Diffuse Lewy body disease: light and electron microscopic immunocytochemistry of senile plaques.

The nature of senile plaques (SP) in 27 cases of diffuse Lewy body disease (LBD) was investigated using immunocytochemistry and antibodies to beta amyloid protein synthetic peptides (BetaSP), ubiquitin (UBQ), paired helical filaments (PHF; Ab39) and a 68-kDa protein in Alzheimer brains (Alz50). Lewy bodies were present in widespread areas of the neocortex of all cases and were more easily detected with ubiquitin immunocytochemistry than with conventional stains. All cases had neocortical SP, but only six cases had neocortical neurofibrillary tangles (NFT). SP were very numerous in most cases and were usually "pale", "diffuse" or "very primitive" plaques with thioflavin S fluorescent microscopy. SP in diffuse LBD were immunostained with BetaSP. Several cases had extensive amyloid angiopathy that was also immunoreactive with BetaSP. SP in diffuse LBD were characterized by amyloid deposits with few or no neuritic elements that could be detected with thioflavin S, Bielschowsky's stain or double staining with BetaSP and Bodian's silver stain.

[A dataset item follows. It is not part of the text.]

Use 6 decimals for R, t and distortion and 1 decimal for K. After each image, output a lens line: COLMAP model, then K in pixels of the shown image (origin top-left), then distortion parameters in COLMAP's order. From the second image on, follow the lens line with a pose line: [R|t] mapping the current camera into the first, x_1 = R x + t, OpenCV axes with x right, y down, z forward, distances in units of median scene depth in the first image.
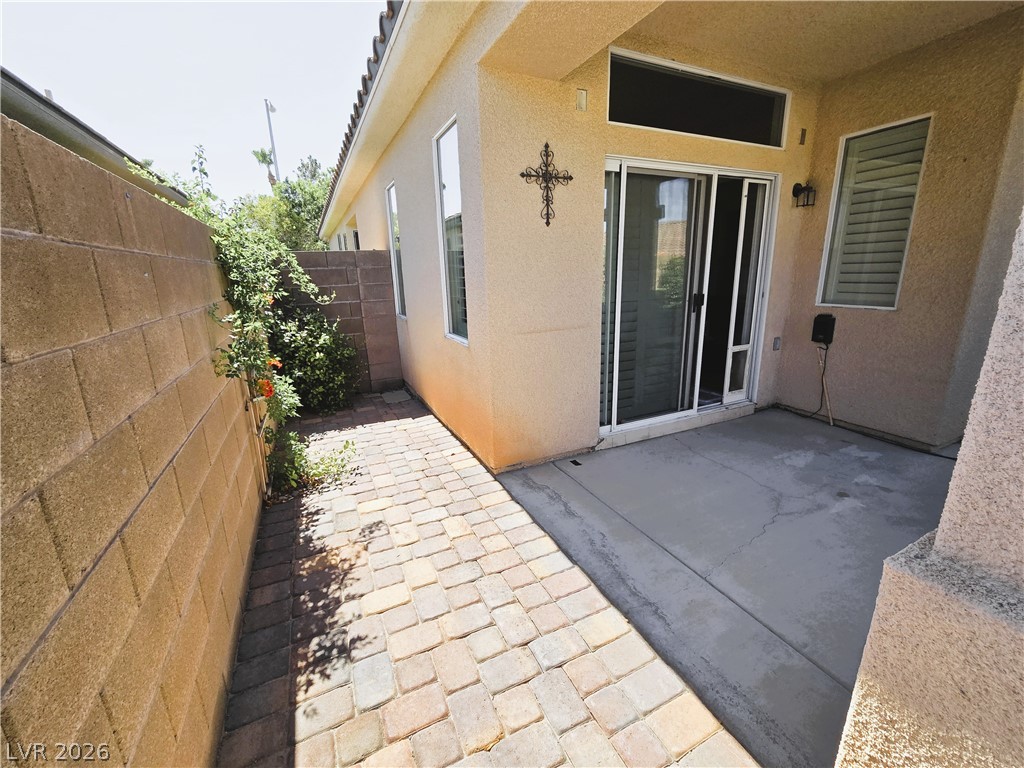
lens RADIAL K [[418.1, 0, 510.7], [0, 418.1, 377.3], [0, 0, 1]] dist [-0.000877, 0.000045]
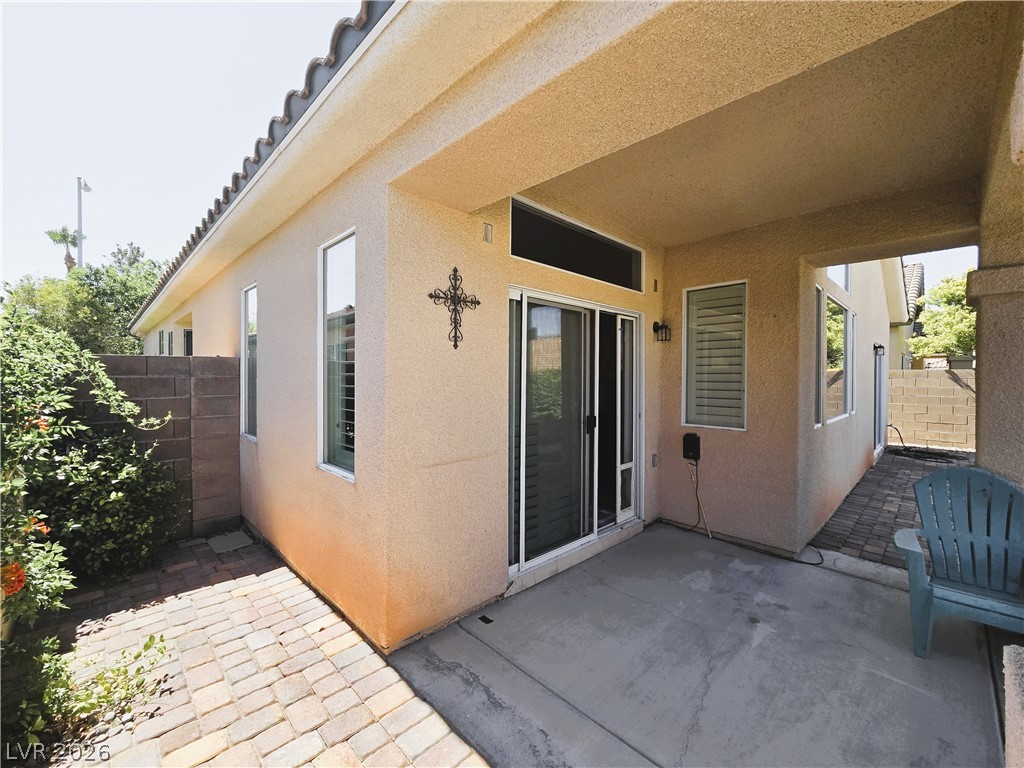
lens RADIAL K [[422.0, 0, 512.5], [0, 422.0, 379.1], [0, 0, 1]] dist [0.002473, 0.000061]
pose [[0.945902, 0.028770, 0.323176, -0.071861], [0.051537, 0.970091, -0.237205, -0.052262], [-0.320334, 0.241029, 0.916128, 0.090882]]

They differed from plaques in Alzheimer's disease by lack of PHF-type neurites that could be stained with Ab39. In diffuse LBD, SP contained PHF-type neurites only in areas coexistent with NFT. Some SP had round, granular neurites that were immunoreactive with UBQ, but weakly argyrophilic with Bodian's stain and nonfluorescent with thioflavin S. Diffuse LBD lacked significant neuritic change in the neuropil that could be detected with UBQ, Ab39 and Alz50. The latter finding is a characteristic feature that distinguishes Alzheimer's disease from diffuse LBD.